* **SOURCE DOCUMENT**
Relationships of kin17 protein expression with clinical features and prognosis of colorectal cancer
Introduction
Colorectal cancer (CRC) is the most common gastrointestinal tumor and the third most frequently diagnosed malignancy worldwide. In 2012, there were approximately 1.36 million new CRC cases diagnosed and 690,000 deaths, ranking the 4th among malignant tumors. In 2010, the number of new CRC cases in China exceeded 270,000, and 130,000 deaths were reported (1). Although multidisciplinary treatments including surgery, radiotherapy, and chemotherapy have been continuously improved, 40% to 50% of CRC patients eventually suffer from local recurrence and/or distant metastasis, which remain the main causes of treatment failures (2). While many clinicopathological indicators have been developed for disease treatment and prognosis prediction, the mechanisms of CRC recurrence and metastasis remain unclear. Deeper investigations on these mechanisms and more effective prevention and treatment measures are therefore required to further prolong the postoperative survival of CRC patients (3).
Recent studies have found that kin17 gene has extensive biological functions such as DNA-damage repair (4), DNA replication (5), cell proliferation (6), and cell cycle regulation (7). Kin17 is overexpressed in breast cancer (8), liver cancer (9), and chronic myelogenous leukemia cell line K562 (10) and can stimulate tumor cell proliferation. CRC cell lines highly expressing kin17 have shown resistance to chemotherapeutic drugs such as oxaliplatin and 5-fluorouracil that act on DNA and make tumor cells acquire stem-like attributes (11). Therefore, it is of great significance to further explore the expression of kin17 in CRC and its relationships with clinical pathological parameters.
Methods
General data
The clinicopathological data and paraffin specimens of 135 CRC patients in the First Affiliated Hospital of Nanchang University from November 2008 to November 2009 were collected. Among them there were 77 males and 58 females aged 19−88 years (mean: 57 years); 77 patients were younger than 60 years and 58 older than 60 years. There were 20 cases with TNM stage I, 44 cases with stage II, 55 cases with stage III, and 16 cases with stage IV. The lesion types included ulcerative in 79 cases and fungating in 49 cases. Lymph node metastases were noted in 65 cases, and distant metastases occurred in 119 cases. By the end of the follow-up, 66 patients survived and 69 had died. The cancer was low grade in 48 cases and high grade in 87 cases. The tumor types included tubular adenocarcinomas (n=102; highly differentiated in 3 cases, moderately differentiated in 80 cases, and poorly differentiated in 19 cases), mucinous adenocarcinoma (n=28), and signet-ring cell carcinoma (n=3).

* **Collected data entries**
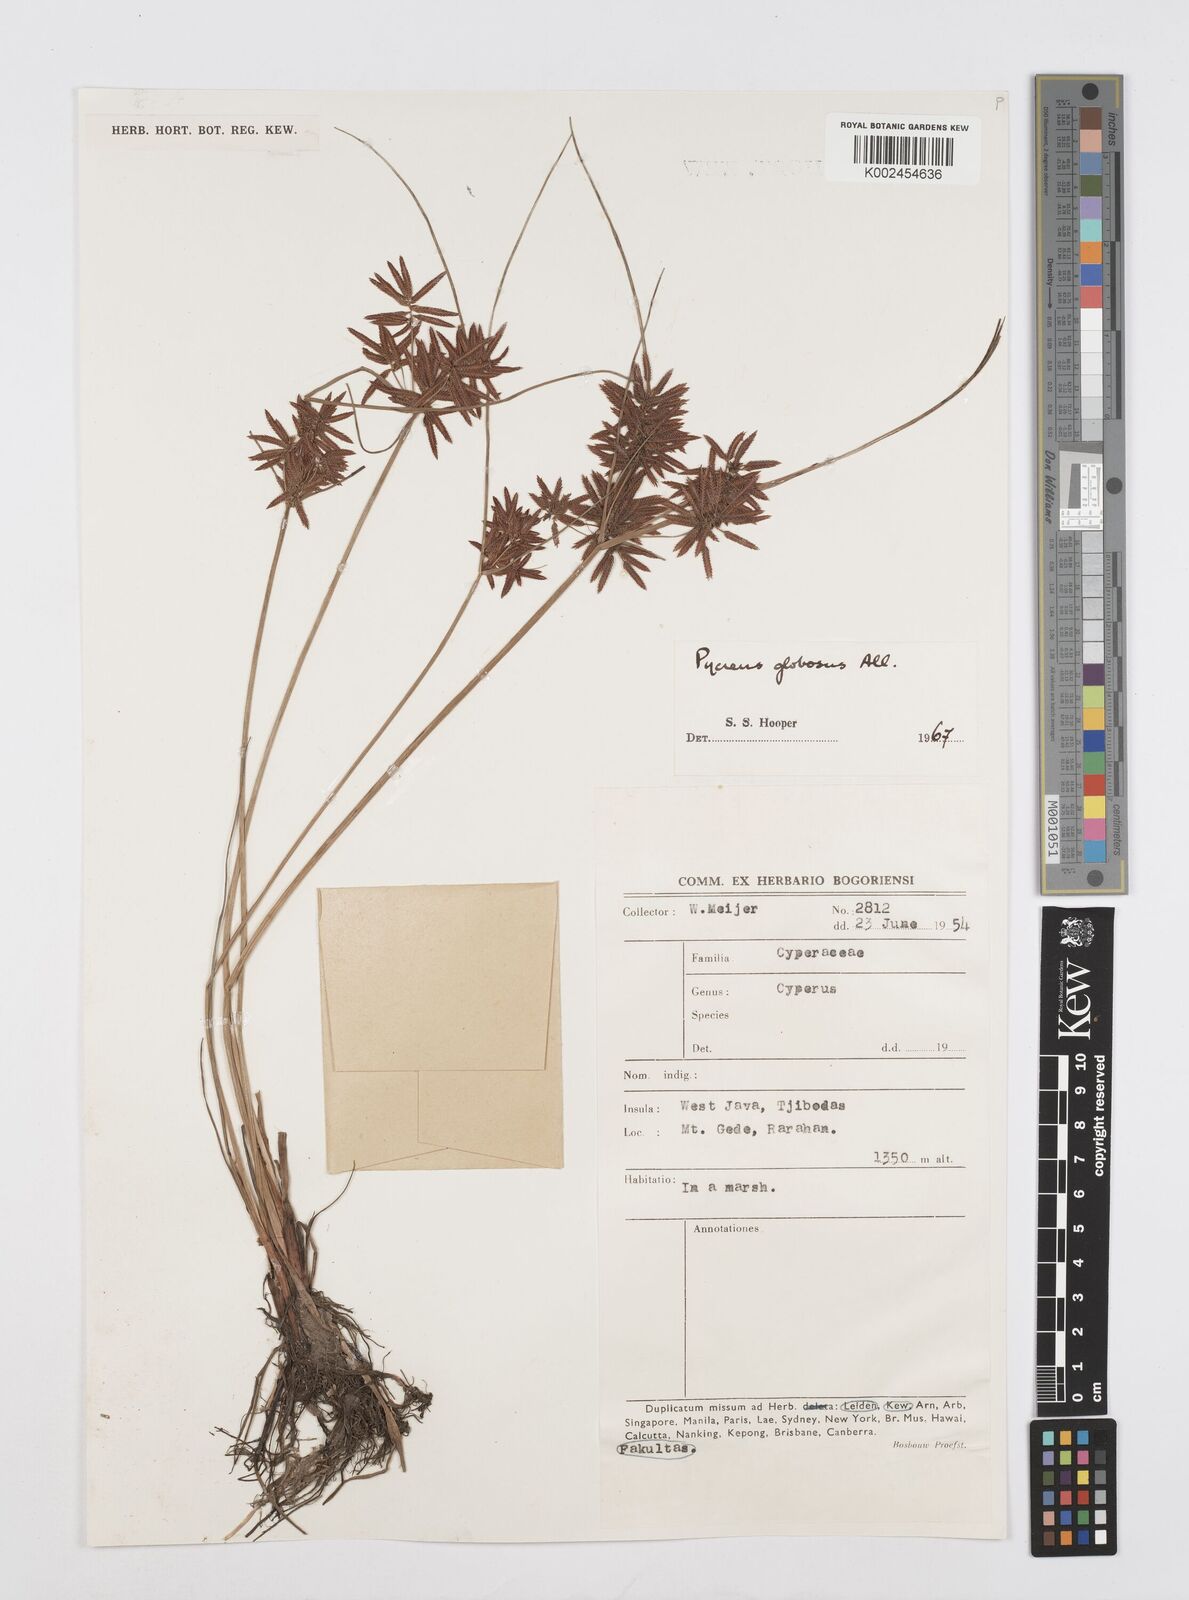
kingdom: Plantae
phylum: Tracheophyta
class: Liliopsida
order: Poales
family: Cyperaceae
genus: Cyperus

* **USING THE INFORMATION**
**1.** Answer these questions from the kin17 and colorectal cancer article:
(a) How many new colorectal cancer cases were there in China in 2010?
(b) Which two chemotherapeutic drugs do colorectal cancer cell lines with high kin17 expression resist?
(c) How many patients in the study group had TNM stage III disease?
**2.** Pick up the kin17 and colorectal cancer article after its final sentence and write the next part.

* **EXPECTED OUTPUTS**
**1.**
(a) More than 270,000.
(b) Oxaliplatin and 5-fluorouracil.
(c) 55.

**2.**
Immunohistochemical examinations
The reagent kin17 mouse antibody was purchased from Abcam, and was used at a dilution of 1:200. The paraffin-embedded tissue was cut into 4-µm thick serial sections and then mounted. The sections were de-waxed in xylene for two times with 10 minutes each. Then, the de-waxed sections were re-hydrated in 100–80% alcohol and dis-tilled water. The dried sections were inoculated in 3% H2O2 deionized water at room temperature for 15 minutes to eliminate endogenous peroxidase activity. The sections were then put into a microwave oven with EDTA restoration solution; after restoration under high temperature for 5 min, the sections were thawed for 2 min, followed by intermediate- and low-temperature treatment for 20 min; finally, they were naturally cooled to room temperature. The slides were rinsed with PBS for 3 min and then dried; after having been added with reagent solution A (blocking buffer) that could cover the tissue sections, the sections were incubated for at 37 degrees for 15 minutes. After the solution A was discarded, the primary antibody that could cover the whole tissue section was added and inoculated at 4 °C overnight; in the control group, the primary antibody was replaced by PBS. After the primary antibody was discarded, the sections were rinsed three times with PBS in the shaker; then, the solution B (biotinylated goat anti-mouse secondary antibody) was added and inoculated at 37 °C for 30 min. After the solution B was discarded, the sections were soaked in PBS for 5 min (repeated 3 times), and then the solution C (horseradish peroxidase-labeled streptavidin) was added and incubated at 37 °C for 15 min. After the solution C was discarded, the sections were soaked with PBS for 5 minutes (repeated 3 times) and then the color was developed by incubation with DAB for 10 minutes at room temperature. Color development was terminated by the adding of tap water, and then the sections were counterstained with hematoxylin and differentiated in HCl-alcohol. After gradient dehydration with 30% alcohol, 70% alcohol, and 100% alcohol, the sections were dried in an oven at 37 degrees for 15−20 minutes. Finally, the sections were mounted with neutral balsam for observation under a light microscope.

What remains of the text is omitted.